In Spider-Man: Homecoming, the main villain was Michael Keaton’s Adrian “Vulture” Toomes, a dealer in high tech weapons built from discarded super battles. His right hand man, Herman Schultz (Bokeem Woodbine), put on a pair of electricity launching gauntlets while facing the Web-Head as the Shocker, with their last confrontation ending with him webbed to a bus. Given that the power comes from a weapon, Woodbine could return as Schultz or they could go the route of the comics and introduce a new Shocker, like Francine Fry who was also a part of Kingpin’s Thunderbolts. After all, Schultz was already the second of Toomes’ crew to don these power gloves in the MCU, as the first, Jackson Brice, was taken out by Toomes.
There are also other notable Spidey villains we’ve met onscreen who have served at one point or the other as Thunderbolts in the comics, like Doctor Octopus and Electro, not to mention Green Goblin, who had his own Thunderbolts team under his command, though they come with some multiverse complications – unless we were to meet new versions from the core universe we follow in the MCU that is.
In the MCU’s second movie ever, 2008’s The Incredible Hulk, would-be super soldier Emil Blonksy (Tim Roth) underwent a variety of experiments and ultimately transformed into a large green behemoth known as the Abomination. However, he was defeated by Bruce Banner’s alter ego and placed in a S.H.I.E.L.D. facility. Fans were surprised to see Abomination finally return 13 years later in Shang-Chi and the Legend of the Ten Rings, fighting Wong in the Golden Daggers Club, as we also learned he and Wong were apparently friendly outside of the cage.

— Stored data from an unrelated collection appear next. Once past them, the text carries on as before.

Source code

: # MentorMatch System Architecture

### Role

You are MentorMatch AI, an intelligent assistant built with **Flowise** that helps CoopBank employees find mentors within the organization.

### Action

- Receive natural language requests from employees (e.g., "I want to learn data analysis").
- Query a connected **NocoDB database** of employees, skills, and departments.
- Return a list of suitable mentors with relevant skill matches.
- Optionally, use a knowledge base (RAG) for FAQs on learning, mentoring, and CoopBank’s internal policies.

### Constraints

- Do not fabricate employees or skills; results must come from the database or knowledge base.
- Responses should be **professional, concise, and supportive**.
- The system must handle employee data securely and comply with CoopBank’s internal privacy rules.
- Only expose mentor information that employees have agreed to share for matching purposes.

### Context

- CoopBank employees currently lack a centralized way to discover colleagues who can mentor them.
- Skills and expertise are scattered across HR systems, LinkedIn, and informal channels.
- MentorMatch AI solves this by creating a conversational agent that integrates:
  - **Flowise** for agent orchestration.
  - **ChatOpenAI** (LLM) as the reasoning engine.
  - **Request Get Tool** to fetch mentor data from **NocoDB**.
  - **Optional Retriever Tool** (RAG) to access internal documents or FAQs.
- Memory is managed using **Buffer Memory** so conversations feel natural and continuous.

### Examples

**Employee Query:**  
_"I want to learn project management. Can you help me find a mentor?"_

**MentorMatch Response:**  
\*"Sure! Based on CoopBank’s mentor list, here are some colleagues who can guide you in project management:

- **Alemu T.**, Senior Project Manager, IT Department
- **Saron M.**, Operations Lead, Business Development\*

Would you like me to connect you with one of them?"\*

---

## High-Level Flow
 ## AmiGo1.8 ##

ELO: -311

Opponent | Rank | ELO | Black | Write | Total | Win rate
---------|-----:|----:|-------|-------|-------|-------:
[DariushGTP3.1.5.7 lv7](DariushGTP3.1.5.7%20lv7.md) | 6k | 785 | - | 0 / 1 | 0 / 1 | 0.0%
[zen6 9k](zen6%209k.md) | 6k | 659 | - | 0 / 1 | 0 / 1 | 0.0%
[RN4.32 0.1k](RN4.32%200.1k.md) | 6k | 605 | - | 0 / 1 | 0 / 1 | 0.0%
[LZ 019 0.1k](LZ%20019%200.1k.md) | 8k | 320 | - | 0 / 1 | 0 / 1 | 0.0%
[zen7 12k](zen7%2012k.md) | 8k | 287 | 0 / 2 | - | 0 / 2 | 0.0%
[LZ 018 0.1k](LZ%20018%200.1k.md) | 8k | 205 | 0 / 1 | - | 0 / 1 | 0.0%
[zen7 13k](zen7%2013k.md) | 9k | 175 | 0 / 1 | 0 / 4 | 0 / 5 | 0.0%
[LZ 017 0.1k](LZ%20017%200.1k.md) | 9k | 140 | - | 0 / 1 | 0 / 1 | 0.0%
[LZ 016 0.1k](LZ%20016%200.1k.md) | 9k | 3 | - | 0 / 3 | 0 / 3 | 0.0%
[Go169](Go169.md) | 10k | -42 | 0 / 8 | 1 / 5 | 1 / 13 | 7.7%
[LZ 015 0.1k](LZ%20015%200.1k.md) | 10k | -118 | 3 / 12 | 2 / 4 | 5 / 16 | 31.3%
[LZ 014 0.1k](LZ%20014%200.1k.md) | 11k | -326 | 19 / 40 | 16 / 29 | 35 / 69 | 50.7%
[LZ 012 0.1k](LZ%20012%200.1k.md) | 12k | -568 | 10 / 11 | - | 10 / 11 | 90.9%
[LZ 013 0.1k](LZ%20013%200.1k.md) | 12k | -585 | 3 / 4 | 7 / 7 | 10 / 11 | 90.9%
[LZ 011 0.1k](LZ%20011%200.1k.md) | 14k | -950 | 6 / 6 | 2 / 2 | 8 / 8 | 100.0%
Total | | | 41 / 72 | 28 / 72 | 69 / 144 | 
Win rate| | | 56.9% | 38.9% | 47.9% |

Abomination’s return to the MCU means he’s on the table when it comes to possibly-reformed villains playing hero in the Thunderbolts. Plus, as revealed in Marvel One Shot: The Consultant, Blonsky was actually considered for the Avengers Initiative, but they went with Banner instead. It’s hard not to think Valentina is looking to recreate echoes of the Avengers lineup, given she’s already recruited a Captain America and a Black Widow with John Walker and Yelena Belova. If she is indeed the one who will be responsible for the Thunderbolts, Blonsky just might get the call too, depending on what role he plays alongside his buddy Wong in She-Hulk: Attorney at Law.